Wednesday, April 26, 2017

People pick produce based on smell and appearance

Is this news? I do remember Mel Brooks observing that he would eat a rotten nectarine over the best peach in the world because of the name "nectarine," but I don't think that is relevant to this.

University of Florida Institute of Food and Agricultural Sciences researchers says growers and grocers need to know people pick their fruits and veggies based on aroma and appearance--not, say, cost and trendiness or even vitamin content.

But--appearance does not always correlate to flavor or aroma.

Consumers like fruit to be sweet and juicy, but in a survey of 1,220 people, they thought the flavor was a matter of luck.

Au contraire!

Scientists work to find the genes that give fruits and veggies their finest taste and smell traits. Genes can also be manipulated to make the plants for insect resistant and to stay fresh longer.
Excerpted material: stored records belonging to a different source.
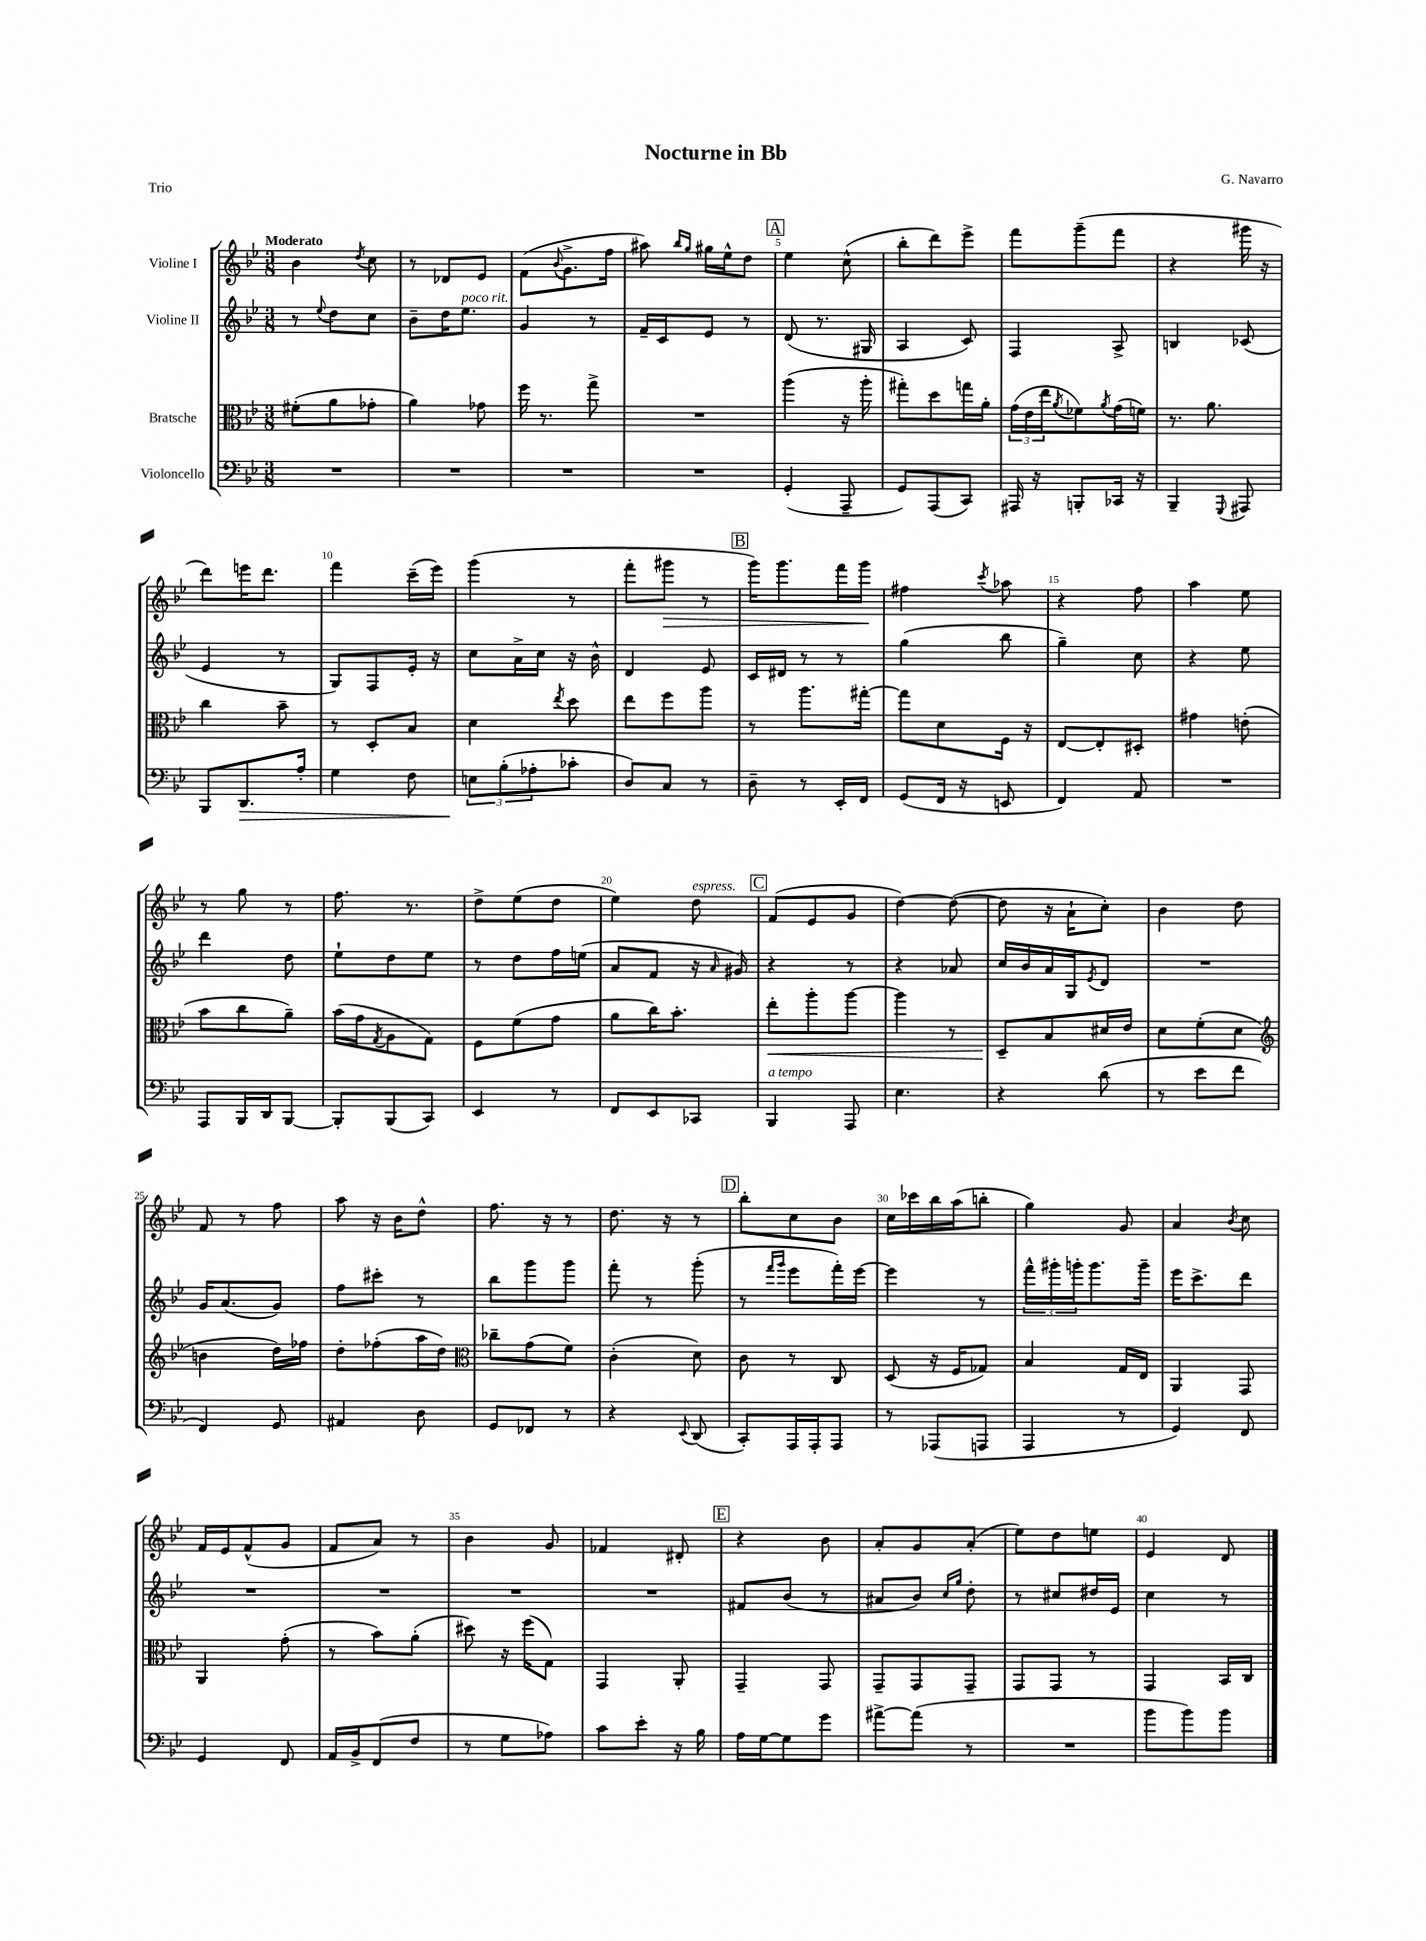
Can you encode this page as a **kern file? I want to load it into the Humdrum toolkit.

**kern	**dynam	**kern	**dynam	**kern	**kern	**dynam
*part4	*part4	*part3	*part3	*part2	*part1	*part1
*staff4	*staff4	*staff3	*staff3	*staff2	*staff1	*staff1
*I"Violoncello	*	*I"Bratsche	*	*I"Violine II	*I"Violine I	*
*clefF4	*	*clefC3	*	*clefG2	*clefG2	*
*k[b-e-]	*	*k[b-e-]	*	*k[b-e-]	*k[b-e-]	*
*M3/8	*	*M3/8	*	*M3/8	*M3/8	*
=1	=1	=1	=1	=1	=1	=1
!	!	!	!	!	!LO:TX:a:B:t=Moderato	!
4.r	.	(8f#X'\L	.	8r	4b-\	.
.	.	.	.	8qqee-/	.	.
.	.	8a\	.	8dd\L	.	.
.	.	.	.	.	8qdd/	.
.	.	8g-X'\J	.	8cc\J	8cc\	.
=2	=2	=2	=2	=2	=2	=2
4.r	.	4a\)	.	8b-~\L	8r	.
.	.	.	.	16dd\K	8d-X/L	.
!	!	!	!	!LO:TX:a:i:t=poco rit.	!	!
.	.	.	.	8.ee-\J	.	.
.	.	8g-X\	.	.	8e-/J	.
=3	=3	=3	=3	=3	=3	=3
4.r	.	16ff\	.	4g/	(8f\L	.
.	.	8.r	.	.	.	.
.	.	.	.	.	8qqb-/	.
.	.	.	.	.	8.g^\	.
.	.	8gg^\	.	8r	.	.
.	.	.	.	.	16ff\Jk	.
=4	=4	=4	=4	=4	=4	=4
4.r	.	4.r	.	16f~/LL	8aa#X\)	.
.	.	.	.	16c/J	.	.
.	.	.	.	.	16qqbb-/LL	.
.	.	.	.	.	16qqgg/JJ	.
.	.	.	.	8e-/J	16gg#X\LL	.
.	.	.	.	.	16ee-^^\J	.
.	.	.	.	8r	8dd\J	.
!!LO:REH:place=s1:t=A
=5	=5	=5	=5	=5	=5	=5
(4GG'/	.	(4aa\	.	(8d/	4ee-\	.
.	.	.	.	8.r	.	.
8AAA~/	.	16r	.	.	(8cc^^\	.
.	.	16aa'\	.	16G#X/	.	.
=6	=6	=6	=6	=6	=6	=6
8GG/L)	.	8gg#X'\L)	.	4A/	8bb-'\L	.
(8AAA/	.	8dd\	.	.	8ddd\)	.
8CC/J)	.	16ggn\L	.	8c/)	8eee-^\J	.
.	.	16a'\JJ	.	.	.	.
=7	=7	=7	=7	=7	=7	=7
16AAA#X/	.	(24g\LL	.	4F/	8fff\L	.
.	.	24e-\	.	.	.	.
16r	.	.	.	.	.	.
.	.	24ee-\J	.	.	.	.
.	.	8qa/	.	.	.	.
8BBBn'/L	.	8f-X\)	.	.	(8ggg~\	.
.	.	8qa/	.	.	.	.
16CC-X/Jk	.	(16g\L	.	8A^/	8fff\J	.
16r	.	16fn\JJ)	.	.	.	.
=8	=8	=8	=8	=8	=8	=8
4BBB-~/	.	8.r	.	4Bn/	4r	.
.	.	8.a\	.	.	.	.
8qqGGG/	.	.	.	.	.	.
8AAA#X/	.	.	.	(8c-X/	16ggg#X\	.
.	.	.	.	.	16r	.
!!LO:LB:g=z
=9	=9	=9	=9	=9	=9	=9
8BBB-/L	.	4cc\	.	4e-/	8ddd\L)	.
!	!LO:HP:b	!	!	!	!	!
8.DD/	>	.	.	.	16eeen\K	.
.	.	.	.	.	8.ddd\J	.
.	.	8b-~\	.	8r	.	.
16A'/Jk	.	.	.	.	.	.
=10	=10	=10	=10	=10	=10	=10
4G\	.	8r	.	8G/L)	4fff\	.
.	.	8D'/L	.	8F/	.	.
8F\	.	8B-/J	.	16e-'/Jk	(16ccc~\LL	.
.	.	.	.	16r	16eee-\JJ)	.
=11	=11	=11	=11	=11	=11	=11
12En\L	.	4d\	.	8cc\L	(4ggg\	.
(12B-'\	]	.	.	.	.	.
.	.	.	.	16a^\L	.	.
12A-X'\	.	.	.	.	.	.
.	.	.	.	16cc\JJ	.	.
.	.	8qee-/	.	.	.	.
8c-X'\J	.	8dd\	.	16r	8r	.
.	.	.	.	16b-^^\	.	.
=12	=12	=12	=12	=12	=12	=12
8D/L)	.	8ee-\L	.	4d/	8fff'\L	.
!	!	!	!	!	!	!LO:HP:b
8C/J	.	8ff\	.	.	8ggg#X\J	>
8r	.	8aa\J	.	8e-/	8r	.
!!LO:REH:place=s1:t=B
=13	=13	=13	=13	=13	=13	=13
8D~\	.	8r	.	16c/LL	16ggg\KL)	.
.	.	.	.	16d#X/JJ	8.ggg\	.
8r	.	8.aa\L	.	8r	.	.
16EE-'/LL	.	.	.	8r	16fff\L	.
16FF/JJ	.	[16gg#X'\Jk	.	.	16ggg\JJ	.
.	.	.	.	.	.	]
=14	=14	=14	=14	=14	=14	=14
(8GG/L	.	8gg#\L]	.	(4gg\	4ff#X\	.
16FF/Jk	.	8d\	.	.	.	.
16r	.	.	.	.	.	.
.	.	.	.	.	8qccc/	.
8EEn/	.	16F\Jk	.	8bb-\	8aa-X\	.
.	.	16r	.	.	.	.
=15	=15	=15	=15	=15	=15	=15
4FF/)	.	[8E-/L	.	4gg~\)	4r	.
.	.	8E-'/]	.	.	.	.
8AA/	.	8D#X'/J	.	8cc\	8ff\	.
=16	=16	=16	=16	=16	=16	=16
4.r	.	4g#X\	.	4r	4aa\	.
.	.	(8en'\	.	8ee-\	8ee-\	.
!!LO:LB:g=z
=17	=17	=17	=17	=17	=17	=17
8AAA/L	.	8b-\L	.	4ddd\	8r	.
16BBB-/L	.	8cc\	.	.	8gg\	.
16DD/J	.	.	.	.	.	.
[8BBB-/J	.	8a~\J)	.	8dd\	8r	.
=18	=18	=18	=18	=18	=18	=18
8BBB-'/L]	.	(16b-\LL	.	8ee-`\L	8.ff\	.
.	.	16g\J	.	.	.	.
.	.	8qG/	.	.	.	.
(8BBB-/	.	8A\	.	8dd\	.	.
.	.	.	.	.	8.r	.
8CC/J)	.	8G\J)	.	8ee-\J	.	.
=19	=19	=19	=19	=19	=19	=19
4EE-/	.	8F\L	.	8r	8dd^\L	.
.	.	(8f\	.	8dd\L	(8ee-\	.
8r	.	8g\J	.	16ff\L	8dd\J	.
.	.	.	.	(16een\JJ	.	.
=20	=20	=20	=20	=20	=20	=20
8FF/L	.	8a\L	.	8a/L	4ee-\)	.
8EE-/	.	16cc\K)	.	8f/J	.	.
.	.	8.b-'\J	.	.	.	.
!	!	!	!	!	!LO:TX:a:i:t=espress.	!
8CC-X/J	.	.	.	16r	8dd\	.
.	.	.	.	16qqa/	.	.
.	.	.	.	16g#X/)	.	.
!!LO:REH:place=s1:t=C
=21	=21	=21	=21	=21	=21	=21
!LO:TX:a:i:t=a tempo	!	!	!	!	!	!
!	!	!	!LO:HP:b	!	!	!
4BBB-/	.	8ee-'\L	<	4r	(8f/L	.
.	.	8aa'\	.	.	8e-/	.
8AAA/	.	[8aa\J	.	8r	8g/J	.
=22	=22	=22	=22	=22	=22	=22
4.E-\	.	4aa\]	.	4r	[4dd\)	.
.	.	8r	.	8a-X/	(8dd\_	.
=23	=23	=23	=23	=23	=23	=23
4r	.	8D~/L	.	16cc/LL	8dd\]	.
.	.	.	.	16b-/	.	.
.	.	8B-/	[	16a/	16r	.
.	.	.	.	16G/J	16a`\KL	.
.	.	.	.	8qe-/	.	.
(8d\	.	16d#X/L	.	8d/J	8cc'\J)	.
.	.	16e-/JJ	.	.	.	.
=24	=24	=24	=24	=24	=24	=24
8r	.	8d\L	.	4.r	4b-\	.
8e-\L	.	(8f'\	.	.	.	.
8f\J	.	8d\J	.	.	8dd\	.
!!LO:LB:g=z
=25	=25	=25	=25	=25	=25	=25
*	*	*clefG2	*	*	*	*
4FF/)	.	4bn\	.	16g/KL	8f/	.
.	.	.	.	(8.a/	.	.
.	.	.	.	.	8r	.
8GG/	.	16dd\LL)	.	8g/J)	8ff\	.
.	.	16ff-X\JJ	.	.	.	.
=26	=26	=26	=26	=26	=26	=26
4AA#X/	.	8dd'\L	.	8ff\L	8aa\	.
.	.	(8ff-X'\	.	8ccc#X'\J	16r	.
.	.	.	.	.	16b-\KL	.
8D\	.	16aa\L	.	8r	8dd^^\J	.
.	.	16dd\JJ)	.	.	.	.
=27	=27	=27	=27	=27	=27	=27
*	*	*clefC3	*	*	*	*
8GG/L	.	8cc-X~\L	.	8bb-\L	8.ff\	.
8FF-X/J	.	(8g\	.	8ggg\	.	.
.	.	.	.	.	16r	.
8r	.	8f\J)	.	8ggg\J	8r	.
=28	=28	=28	=28	=28	=28	=28
4r	.	(4c'\	.	8fff'\	8.dd\	.
.	.	.	.	8r	.	.
.	.	.	.	.	16r	.
8qqEE-/	.	.	.	.	.	.
(8DD/	.	8d\)	.	(8ggg'\	8r	.
!!LO:REH:place=s1:t=D
=29	=29	=29	=29	=29	=29	=29
8CC'/L)	.	8c\	.	8r	8bb-'\L	.
.	.	.	.	16qqfff/LL	.	.
.	.	.	.	16qqggg/JJ	.	.
16AAA/L	.	8r	.	8eee-\L	8cc\	.
16AAA'/J	.	.	.	.	.	.
8AAA/J	.	8C/	.	16fff'\L)	8b-\J	.
.	.	.	.	[16eee-\JJ	.	.
=30	=30	=30	=30	=30	=30	=30
8r	.	(8D/	.	4eee-\]	16cc\LL	.
.	.	.	.	.	16ccc-X\	.
(8AAA-X/L	.	16r	.	.	16bb-\	.
.	.	16F/KL	.	.	(16aa\J	.
8AAAn/J	.	8G-X/J)	.	8r	8bbn'\J	.
=31	=31	=31	=31	=31	=31	=31
4AAA/	.	4B-/	.	24fff^^\LL	4gg\)	.
.	.	.	.	24ggg#X'\	.	.
.	.	.	.	24gggn'\J	.	.
.	.	.	.	8.ggg\	.	.
8r	.	16G/LL	.	.	8g/	.
.	.	16E-/JJ	.	16ggg~\Jk	.	.
=32	=32	=32	=32	=32	=32	=32
4GG/)	.	4AA/	.	16eee-\KL	4a/	.
.	.	.	.	8.ccc^\	.	.
.	.	.	.	.	8qb-/	.
8FF/	.	8GG/	.	8ddd\J	8cc\	.
!!LO:LB:g=z
=33	=33	=33	=33	=33	=33	=33
4GG/	.	4AA/	.	4.r	16f/LL	.
.	.	.	.	.	16e-/J	.
.	.	.	.	.	(8f^^/	.
8FF/	.	(8g'\	.	.	8g/J	.
=34	=34	=34	=34	=34	=34	=34
16AA/LL	.	8r	.	4.r	8f/L	.
16BB-^/J	.	.	.	.	.	.
(8FF/	.	8b-\L)	.	.	8a/J)	.
8F/J	.	(8a'\J	.	.	8r	.
=35	=35	=35	=35	=35	=35	=35
8r	.	8dd#X\)	.	4.r	4b-\	.
8G\L	.	16r	.	.	.	.
.	.	(16ff\KL	.	.	.	.
8A-X\J)	.	8G\J)	.	.	8g/	.
=36	=36	=36	=36	=36	=36	=36
8c\L	.	4GG/	.	4.r	4f-X/	.
8e-'\J	.	.	.	.	.	.
16r	.	8AA'/	.	.	8d#X'/	.
16B-\	.	.	.	.	.	.
!!LO:REH:place=s1:t=E
=37	=37	=37	=37	=37	=37	=37
16A\LL	.	4GG~/	.	8f#X/L	4r	.
[16G\J	.	.	.	.	.	.
8G\]	.	.	.	(8b-/J	.	.
8g\J	.	8GG/	.	8r	8b-\	.
=38	=38	=38	=38	=38	=38	=38
[8a#X^\L	.	8GG~/L	.	8a#X/L	8a'/L	.
(8a#\J]	.	8GG/	.	8b-/J)	8g/	.
.	.	.	.	16qqcc/LL	.	.
.	.	.	.	16qqgg/JJ	.	.
8r	.	8GG~/J	.	8dd'\	(8a'/J	.
=39	=39	=39	=39	=39	=39	=39
4.r	.	8GG/L	.	8r	8ee-\L)	.
.	.	8GG/J	.	8cc#X/L	8dd\	.
.	.	8r	.	16dd#X/L	8een\J	.
.	.	.	.	16e-/JJ	.	.
=40	=40	=40	=40	=40	=40	=40
8b-\L	.	4GG/	.	4cc\	4e-/	.
8b-\)	.	.	.	.	.	.
8b-\J	.	16BB-/LL	.	8r	8d/	.
.	.	16C/JJ	.	.	.	.
==	==	==	==	==	==	==
*-	*-	*-	*-	*-	*-	*-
--Of the six commodities in the survey, consumers bought strawberries the most, followed by tomatoes.

--30.9% thought appearance was most important--price was the Number One factor for 28%.

--Some consumers said they would pay up to 25 cents a pound more for better-tasting fruit. (Grocers say they won't.)

--Consumers do not like fruit with bruises.

Remember those garden tomatoes your grandmother used to serve? Can't find those babies in the store much anymore. We used to stand in the garden with a salt shaker and eat them like an apple. Even those hideous tomato worms with the horns on them did not deter us.